Aanklacht tegen financiers al-Qaida
Zeshonderd familieleden van slachtoffers van de aanslagen op 11 september vorig jaar eisen één biljoen (miljoen maal miljoen) dollar schadevergoeding van wat zij de „financiers van deze terreur” noemen.
De nabestaanden richten hun gemeenschappelijke claim tegen personen, organisaties en tegen de Sudanese overheid.
„Het gaat ons niet om het geld, maar wij moeten iets doen om deze mensen aan te pakken. Deze mensen, die Osama bin Laden en zijn al-Qaida-terreurnetwerk financieel in staat gesteld hebben om de aanslagen op 11 september uit te voeren. Onze militairen vechten op tal van plaatsen ter wereld tegen dit kwaad. Op het thuisfront is het enige dat wij kunnen doen de financiële bronnen afsnijden die dit kwaad financieren”, aldus Irene Spina, die bij de aanslag op het World Trade Center in New York haar dochter verloor.
In een 258 pagina’s tellend document dat werd gepresenteerd bij de districtsrechtbank in Alexandria (Virginia) worden de aangeklaagden beschuldigd van onder meer intimidatie, samenzwering en doodslag. Het gaat hierbij om de Sudanese regering, om Osama bin Laden zelf en drie Saudische prinsen, om een aantal zogeheten liefdadigheidsinstellingen die al-Qaida zouden financieren en om enkele banken in het Midden-Oosten. Vooral de schadeclaim tegen de Saudische prinsen brengt de regering-Bush in verlegenheid.
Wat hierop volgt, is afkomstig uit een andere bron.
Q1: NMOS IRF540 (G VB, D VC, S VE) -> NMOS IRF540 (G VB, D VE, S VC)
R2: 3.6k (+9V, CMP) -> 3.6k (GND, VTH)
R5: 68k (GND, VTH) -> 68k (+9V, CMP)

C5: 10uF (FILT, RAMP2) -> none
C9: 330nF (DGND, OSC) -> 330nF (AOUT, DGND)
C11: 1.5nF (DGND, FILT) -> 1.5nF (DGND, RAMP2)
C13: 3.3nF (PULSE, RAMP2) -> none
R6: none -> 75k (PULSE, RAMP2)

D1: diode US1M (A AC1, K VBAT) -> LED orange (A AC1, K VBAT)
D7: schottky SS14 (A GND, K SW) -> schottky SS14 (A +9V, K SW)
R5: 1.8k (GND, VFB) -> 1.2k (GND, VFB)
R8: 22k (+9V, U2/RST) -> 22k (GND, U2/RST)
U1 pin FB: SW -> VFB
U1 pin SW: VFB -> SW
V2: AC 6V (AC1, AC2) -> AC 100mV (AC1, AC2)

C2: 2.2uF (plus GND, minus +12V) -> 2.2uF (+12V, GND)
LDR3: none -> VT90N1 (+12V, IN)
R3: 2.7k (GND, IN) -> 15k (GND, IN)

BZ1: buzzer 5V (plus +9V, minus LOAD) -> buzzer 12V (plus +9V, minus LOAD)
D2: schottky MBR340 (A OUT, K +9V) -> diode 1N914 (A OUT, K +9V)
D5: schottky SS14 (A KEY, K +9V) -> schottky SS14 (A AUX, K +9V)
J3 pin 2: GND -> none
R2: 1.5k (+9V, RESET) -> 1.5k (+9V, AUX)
Het is bekend dat al-Qaida voor een belangrijk deel wordt gefinancierd door welgestelde Saudische zakenlieden, maar Washington probeert de Saudische regering binnen de internationale antiterreurcoalitie te houden en negeert dit feit in het openbaar. De klagers denken daar anders over. „Het Saudische koninkrijk financiert Bin Laden. Dit is een verraderlijk land”, zo meent Ron Motley, een van de advocaten van de klagers. De claim is vergelijkbaar met de schadeclaim die indertijd tegen de Libische overheid werd ingediend na de PanAm-ramp boven het Schotse Lockerbie. Volgens Motley is het mogelijk om beslag te leggen op de bezittingen in de VS van de aangeklaagden.